Lecter arrives in Washington D.C., and ever-obsessed with Starling, follows her around, killing a deer-hunter named Donnie Barber in his free time. The climax commences on Starling’s birthday, at a car park. She sees Lecter being kidnapped by Mason’s goons and decides to save the one man who has had some significance in her life. So, off she goes to Muskrat Farm, Verger’s residence, and after a bit of point blank shooting at the enemy, she rescues the “dottore”. In the getaway, however, she takes two fatal shots that render her unconscious.
Once again, the elusive Dr. Hannibal Lecter escapes the hands of his adversaries and settles down to a peaceful life in Buenos Aires. Starling too, survives.
Now, a little about Harris’s writing, since the techniques he employs are interesting. The style and structure of “Hannibal”, a 544-page novel that is divided into six books, resembles that of a movie script. A few of the total of a hundred and three chapters are as short as half a page and the action and dialogue in them would constitute a single scene if the book were being made into a movie. At the beginning of each chapter, the first line always tells us where the action is taking place - thus helping us get our bearings. His descriptions are like stage directions, and the precision of place and movement in the narration of incidents makes us feel as though Harris himself were the eye of a camera. This style, heavy as it is on evoking images, coupled with the short chapters helps the reader picture a lot of the story in his mind, and the novel moves at a fast pace.
The characters are sketchy, functional things that live according to the dictates of a rather authoritarian, omniscient narrator. Towards us, the narrator is friendly, often addressing us directly and leading us by hand to the character under discussion. Just as the story flits from Washington D.C. to Florence and back, so also, Harris flits between past and present tenses, very often changing them in the middle of a paragraph. This technique conveys to us the immediacy and importance of the emotion or situation that his characters experience or find themselves in.

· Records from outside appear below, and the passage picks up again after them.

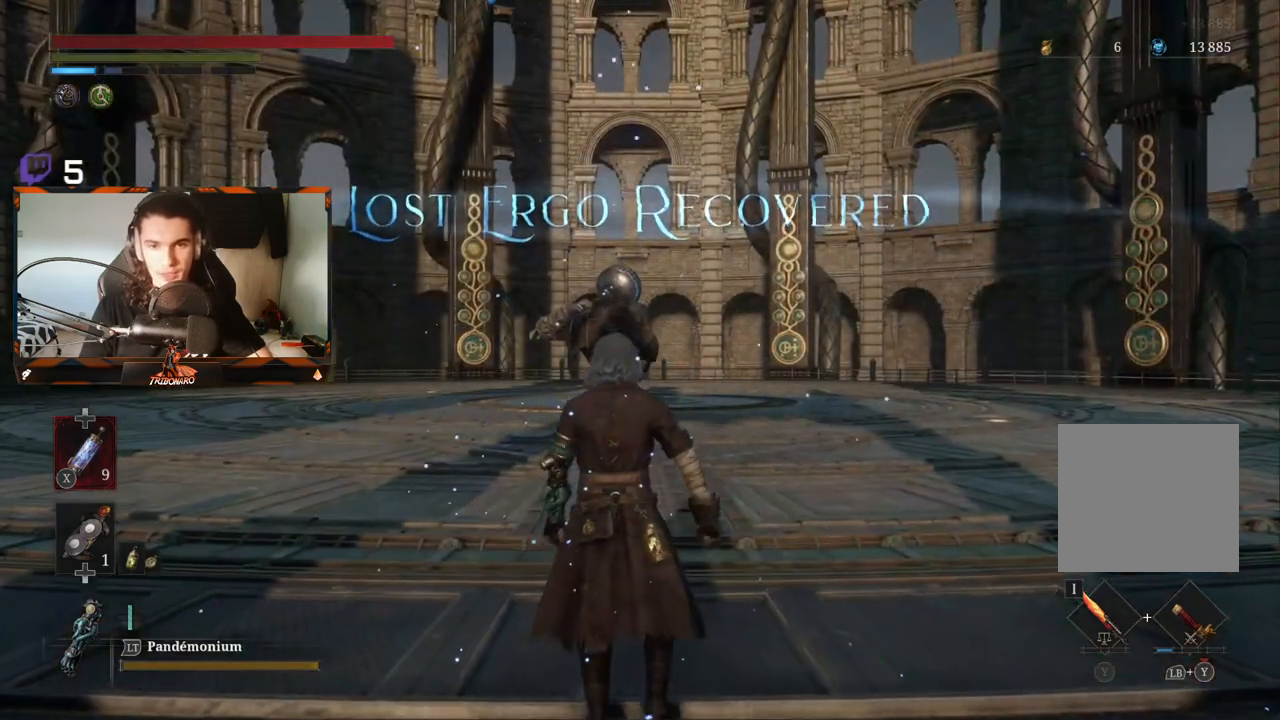
{"buttons": [], "left_stick": "up", "right_stick": "center", "events": []}
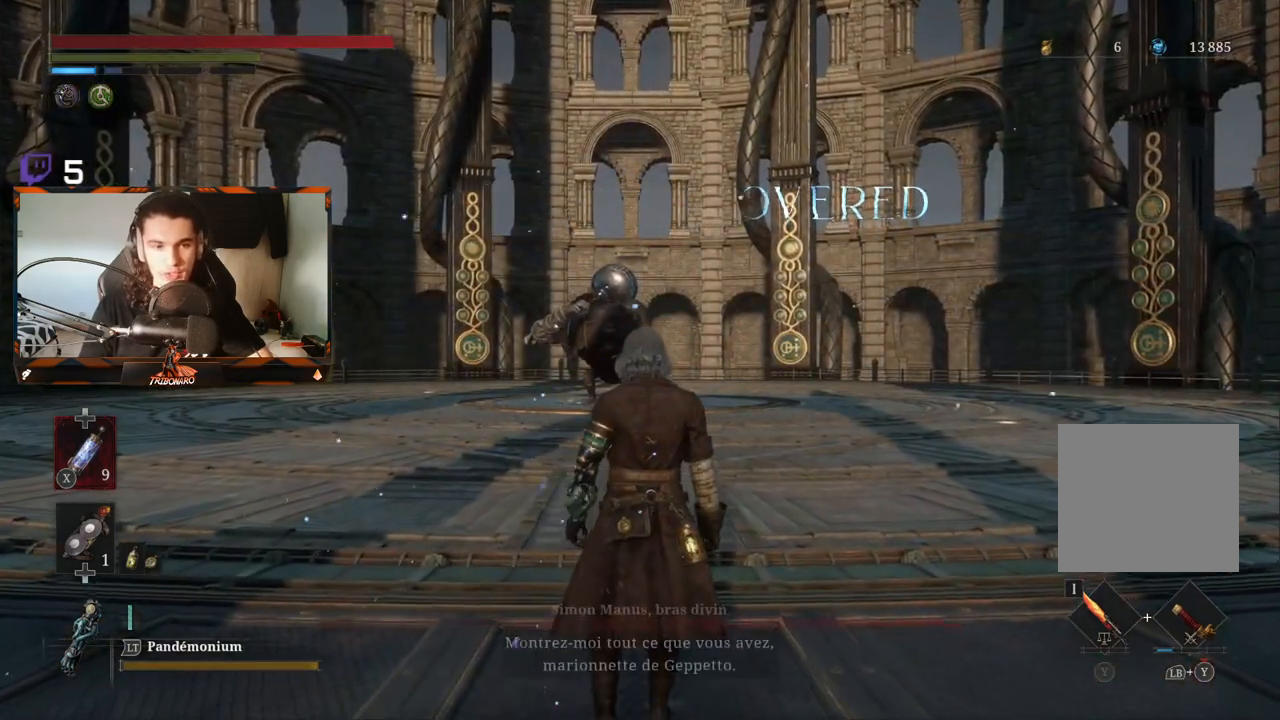
{"buttons": [], "left_stick": "up", "right_stick": "center", "events": [[300, "right_stick", "down"], [400, "right_stick", "center"]]}
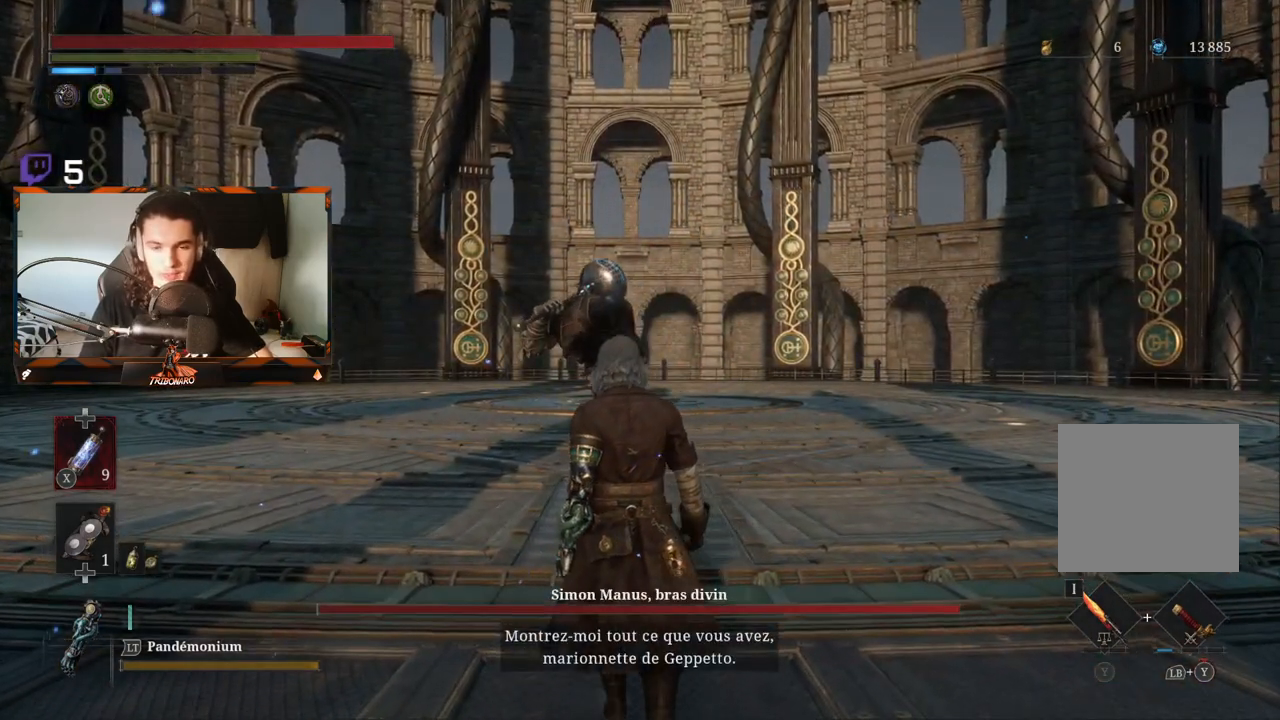
{"buttons": [], "left_stick": "up", "right_stick": "center", "events": [[183, "right_stick", "down"], [317, "right_stick", "center"]]}
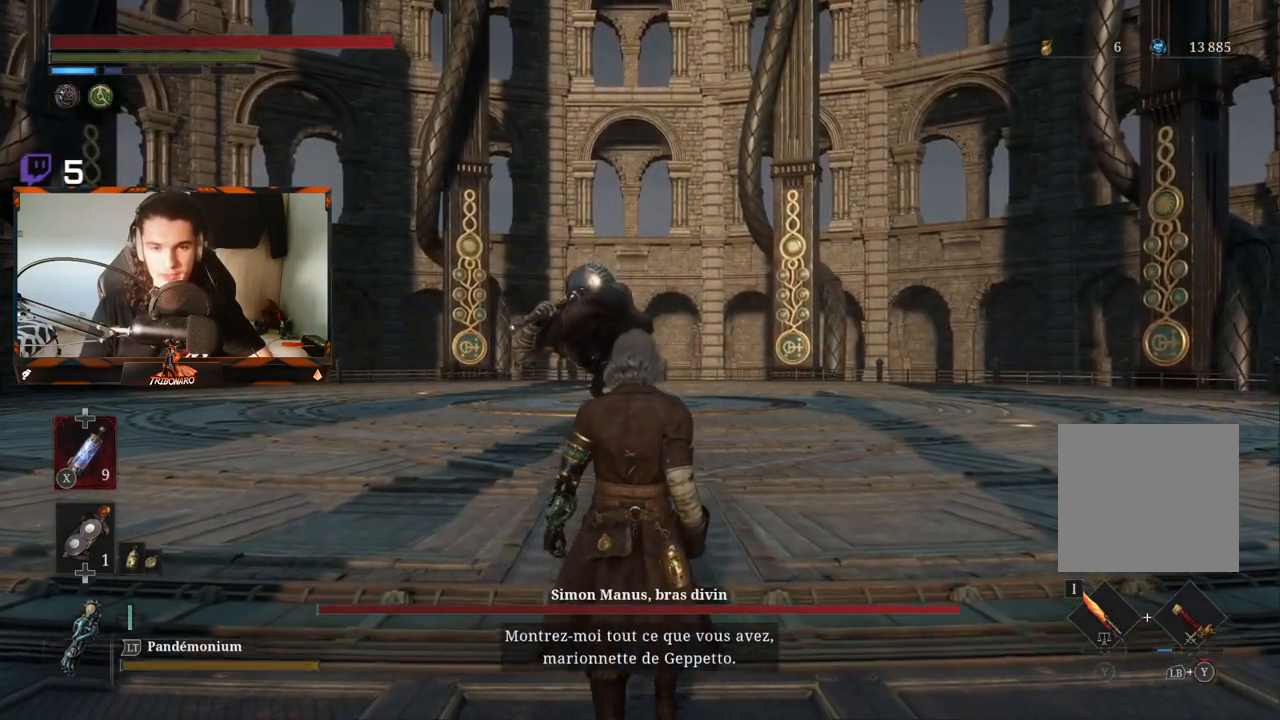
{"buttons": ["R3"], "left_stick": "up", "right_stick": "center", "events": [[500, "R3", "down"]]}
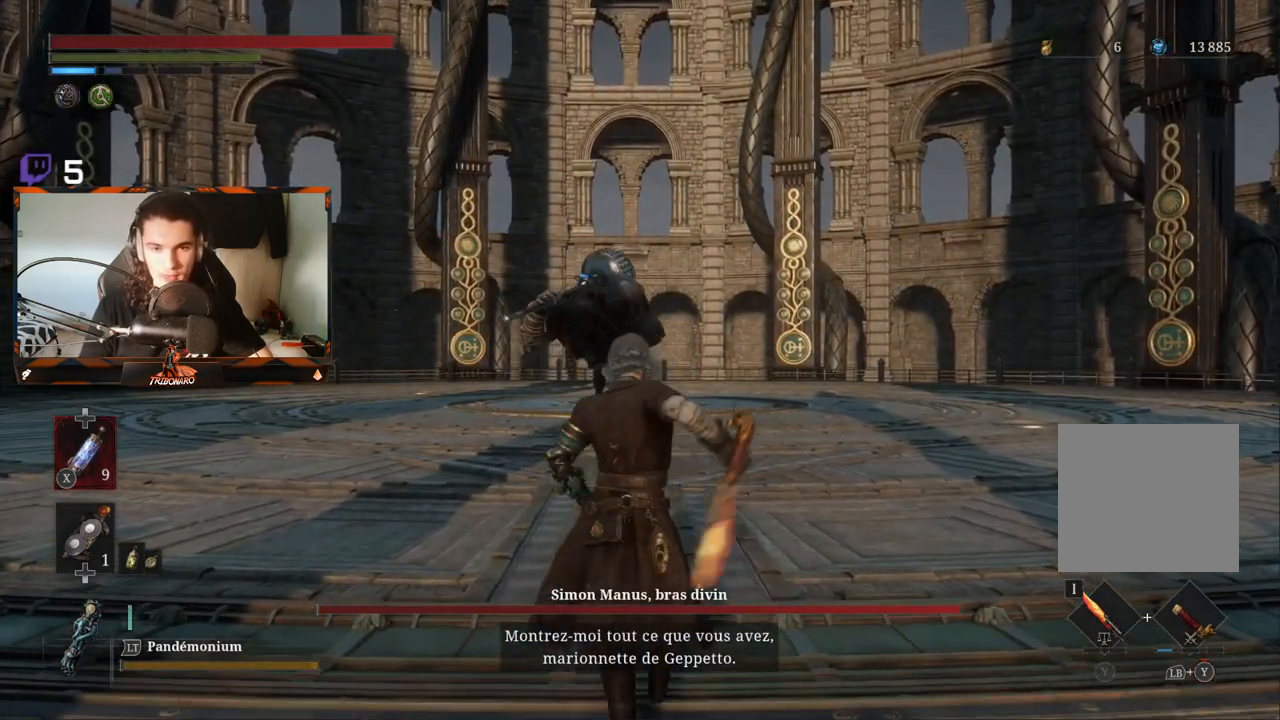
{"buttons": ["R3"], "left_stick": "up", "right_stick": "center", "events": [[100, "R3", "up"], [500, "R3", "down"]]}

Harris ties up all the ends neatly, but the conclusion may dissatisfy some. Also, the author is rather graphic in his many descriptions of murders, dead bodies and torture - these may satisfy the morbid curiosities of some, but may disgust others. The writer can be said to have developed previously-introduced characters in an intelligent manner. A credible congruency is kept up between their fictional past and present, and they fuse, as though he had written the two books in quick succession, one after the other. Towards the end, one is pretty well-acquainted with the streets of Italy and D.C. as well as the backbiting and politics within the FBI.
The endnote - a gripping movie…I mean, book.